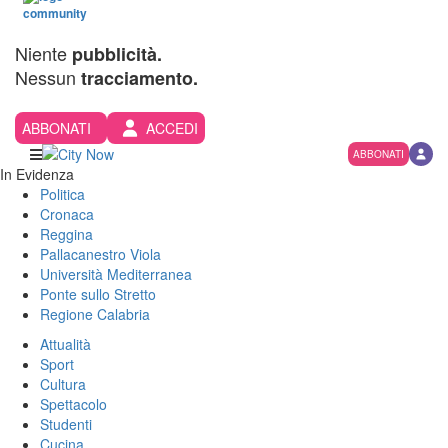
Niente
pubblicità.
Nessun
tracciamento.
ABBONATI
ACCEDI
ABBONATI
In Evidenza
Politica
Cronaca
Reggina
Pallacanestro Viola
Università Mediterranea
Ponte sullo Stretto
Regione Calabria
Attualità
Sport
Cultura
Spettacolo
Studenti
Cucina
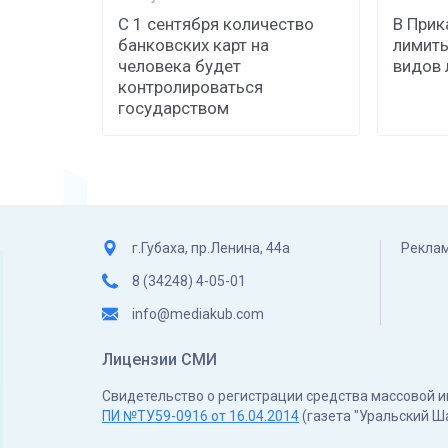
С 1 сентября количество
В Прик
банковских карт на
лимиты
человека будет
видов 
контролироваться
государством
г.Губаха, пр.Ленина, 44а
Реклам
8 (34248) 4-05-01
info@mediakub.com
Лицензии СМИ
Свидетельство о регистрации средства массовой
ПИ №ТУ59-0916 от 16.04.2014
(газета "Уральский Ш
------------
**Work item:**
Exactly the lines from the start of the entries above through the line with "Лицензии СМИ" should be reproduced, and nothing else; drop the pictures.

**Output for this exercise:**
Niente
pubblicità.
Nessun
tracciamento.
ABBONATI
ACCEDI
ABBONATI
In Evidenza
Politica
Cronaca
Reggina
Pallacanestro Viola
Università Mediterranea
Ponte sullo Stretto
Regione Calabria
Attualità
Sport
Cultura
Spettacolo
Studenti
Cucina
С 1 сентября количество
В Прик
банковских карт на
лимиты
человека будет
видов 
контролироваться
государством
г.Губаха, пр.Ленина, 44а
Реклам
8 (34248) 4-05-01
info@mediakub.com
Лицензии СМИ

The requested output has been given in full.